Et il y a de quoi s’inquiéter. Jacob Zuma à la tête de l’Union Buildings (quartier général du gouvernement à Pretoria) s’apprête à remanier le gouvernement, avec sûrement une exclusion des ministres ayant souhaité son départ de la présidence. De l’autre côté, il accélère le calendrier en tentant d’imposer à la tête du parti son ex-femme Nkosazana Dlamini-Zuma (soutenue par la Premier League, un groupe de lobbying puissant), en fin de mandat à la présidence de la Commission de l’Union africaine. Et enfin, le président pourrait s’éviter des poursuites judiciaires pour sa fin de mandat. « Il ne fait aucun doute que Zuma a aujourd’hui engagé le combat pour sa survie politique », a commenté l’analyste Ranjeni Munusamy dans les colonnes du site d’information Daily Maverick, fin novembre.
« Il s’accroche, bien qu’il soit désormais établi que de larges portions de l’ANC et de sa coalition ne le veulent plus comme président. […] Le compte à rebours de son départ est enclenché », a-t-elle jugé.

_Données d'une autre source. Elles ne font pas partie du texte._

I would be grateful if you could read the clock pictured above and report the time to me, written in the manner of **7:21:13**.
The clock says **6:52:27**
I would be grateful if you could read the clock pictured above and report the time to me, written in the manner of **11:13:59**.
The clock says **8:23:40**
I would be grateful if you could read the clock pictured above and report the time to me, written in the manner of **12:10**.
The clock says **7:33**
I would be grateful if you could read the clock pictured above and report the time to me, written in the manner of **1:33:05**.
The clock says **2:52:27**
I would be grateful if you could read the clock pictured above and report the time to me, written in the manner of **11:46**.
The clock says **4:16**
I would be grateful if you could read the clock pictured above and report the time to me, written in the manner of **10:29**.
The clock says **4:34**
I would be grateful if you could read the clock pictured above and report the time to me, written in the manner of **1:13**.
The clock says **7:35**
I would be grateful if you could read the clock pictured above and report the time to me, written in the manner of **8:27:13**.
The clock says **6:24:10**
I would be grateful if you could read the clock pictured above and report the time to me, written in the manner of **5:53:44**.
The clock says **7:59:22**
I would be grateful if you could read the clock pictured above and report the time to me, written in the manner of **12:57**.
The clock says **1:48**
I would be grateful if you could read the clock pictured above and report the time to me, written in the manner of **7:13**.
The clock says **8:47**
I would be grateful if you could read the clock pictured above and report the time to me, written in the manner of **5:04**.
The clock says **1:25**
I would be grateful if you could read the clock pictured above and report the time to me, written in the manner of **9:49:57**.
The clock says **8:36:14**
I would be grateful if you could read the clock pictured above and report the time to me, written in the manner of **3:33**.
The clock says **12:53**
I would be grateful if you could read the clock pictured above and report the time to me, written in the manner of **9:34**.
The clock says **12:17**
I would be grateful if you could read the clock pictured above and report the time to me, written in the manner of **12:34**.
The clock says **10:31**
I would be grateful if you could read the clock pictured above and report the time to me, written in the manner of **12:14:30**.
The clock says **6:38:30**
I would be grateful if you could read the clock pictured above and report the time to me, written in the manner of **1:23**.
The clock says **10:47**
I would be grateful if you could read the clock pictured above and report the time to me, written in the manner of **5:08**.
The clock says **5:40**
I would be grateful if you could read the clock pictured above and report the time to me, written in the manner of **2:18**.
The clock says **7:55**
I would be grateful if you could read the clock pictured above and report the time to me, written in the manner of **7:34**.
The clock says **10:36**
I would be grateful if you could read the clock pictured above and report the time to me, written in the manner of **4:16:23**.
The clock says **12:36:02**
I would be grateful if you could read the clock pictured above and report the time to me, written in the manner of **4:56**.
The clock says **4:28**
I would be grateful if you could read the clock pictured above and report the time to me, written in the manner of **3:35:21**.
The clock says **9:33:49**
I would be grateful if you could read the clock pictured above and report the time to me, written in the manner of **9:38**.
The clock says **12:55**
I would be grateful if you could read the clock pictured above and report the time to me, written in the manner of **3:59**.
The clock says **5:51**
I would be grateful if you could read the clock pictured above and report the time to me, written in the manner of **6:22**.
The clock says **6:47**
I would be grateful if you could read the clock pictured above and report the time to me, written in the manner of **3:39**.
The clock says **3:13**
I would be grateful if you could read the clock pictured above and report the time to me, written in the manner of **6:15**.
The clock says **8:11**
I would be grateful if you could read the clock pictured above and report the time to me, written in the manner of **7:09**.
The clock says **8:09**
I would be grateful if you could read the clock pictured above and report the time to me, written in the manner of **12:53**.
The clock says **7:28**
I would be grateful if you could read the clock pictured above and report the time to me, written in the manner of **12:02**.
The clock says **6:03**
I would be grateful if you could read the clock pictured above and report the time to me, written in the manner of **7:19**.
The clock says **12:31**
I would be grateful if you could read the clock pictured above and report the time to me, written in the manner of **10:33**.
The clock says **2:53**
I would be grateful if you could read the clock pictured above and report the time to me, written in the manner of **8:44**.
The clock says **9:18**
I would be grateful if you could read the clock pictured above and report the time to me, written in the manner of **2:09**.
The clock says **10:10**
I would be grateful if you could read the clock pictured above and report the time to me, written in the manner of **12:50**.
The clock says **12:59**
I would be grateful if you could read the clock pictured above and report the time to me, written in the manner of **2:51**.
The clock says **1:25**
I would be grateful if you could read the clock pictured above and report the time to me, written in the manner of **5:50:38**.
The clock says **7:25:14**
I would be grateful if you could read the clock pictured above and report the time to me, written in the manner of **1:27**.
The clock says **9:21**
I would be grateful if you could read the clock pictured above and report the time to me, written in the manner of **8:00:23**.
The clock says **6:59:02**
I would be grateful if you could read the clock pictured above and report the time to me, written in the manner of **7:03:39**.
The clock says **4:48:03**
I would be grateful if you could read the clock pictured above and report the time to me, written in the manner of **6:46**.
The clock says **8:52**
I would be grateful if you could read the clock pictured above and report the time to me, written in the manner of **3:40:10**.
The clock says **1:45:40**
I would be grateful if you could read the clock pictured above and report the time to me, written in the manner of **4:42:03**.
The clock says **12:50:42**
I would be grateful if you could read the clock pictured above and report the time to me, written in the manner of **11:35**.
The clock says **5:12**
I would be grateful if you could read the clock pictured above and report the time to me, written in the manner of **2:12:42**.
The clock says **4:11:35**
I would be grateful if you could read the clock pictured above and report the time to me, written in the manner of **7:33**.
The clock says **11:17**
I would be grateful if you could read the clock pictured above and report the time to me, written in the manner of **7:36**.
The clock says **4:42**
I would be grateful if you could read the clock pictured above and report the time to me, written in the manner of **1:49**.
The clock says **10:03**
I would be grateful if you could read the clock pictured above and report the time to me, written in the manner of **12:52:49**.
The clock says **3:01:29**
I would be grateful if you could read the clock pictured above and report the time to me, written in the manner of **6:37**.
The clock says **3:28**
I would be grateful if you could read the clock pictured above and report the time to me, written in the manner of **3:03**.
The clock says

Le bras de fer ne fait que commencer

« Quand les responsables et les membres de l’ANC sont corrompus et volent, ils trahissent les valeurs de l’ANC, notre peuple et notre pays. Nous n’autoriserons plus cela », a déclaré, dimanche, Jacob Zuma. « L’ANC élira une nouvelle direction nationale à la fin de l’année ; trop souvent, les collègues s’affrontent pour des postes de responsabilité, car ils considèrent le pouvoir comme un moyen de s’enrichir personnellement », a-t-il ajouté. En ligne de mire, Zuma vise directement le vice-président de l’ANC, Cyril Ramaphosa. Une candidature jugée plus sérieuse et bien partie pour assurer l’alternance tant réclamée. Ce dernier veut opérer une révolution politique, bâtie sur une restauration de l’intégrité du parti. Un parti dont il rêve de prendre la tête depuis l’avènement de Nelson Mandela, son mentor.

L’ascension de Cyril Ramaphosa

Militant historique de la lutte contre l’apartheid, ancien patron du syndicat des mineurs, l’actuel vice-président, 64 ans, avait déjà échoué en 1999 dans la course à la présidence de l’ANC. Après un détour par le monde des affaires, Cyril Ramaphosa, devenu l’un des hommes les plus riches du pays, est revenu depuis en politique. La puissante confédération syndicale sud-africaine Cosatu lui a apporté dès le mois de novembre 2016 son soutien pour remplacer le président Jacob Zuma à la tête de l’ANC, où la bataille pour sa succession fait rage. La Cosatu est membre de la coalition au pouvoir depuis 1994, en tant qu’alliée de l’ANC et du Parti communiste. Elle n’a pas droit de vote à l’ANC, mais peut influencer ses membres qui participeront à l’élection du chef du parti. Élu en 2009 à la tête du pays, M. Zuma doit achever son deuxième et dernier mandat en 2019.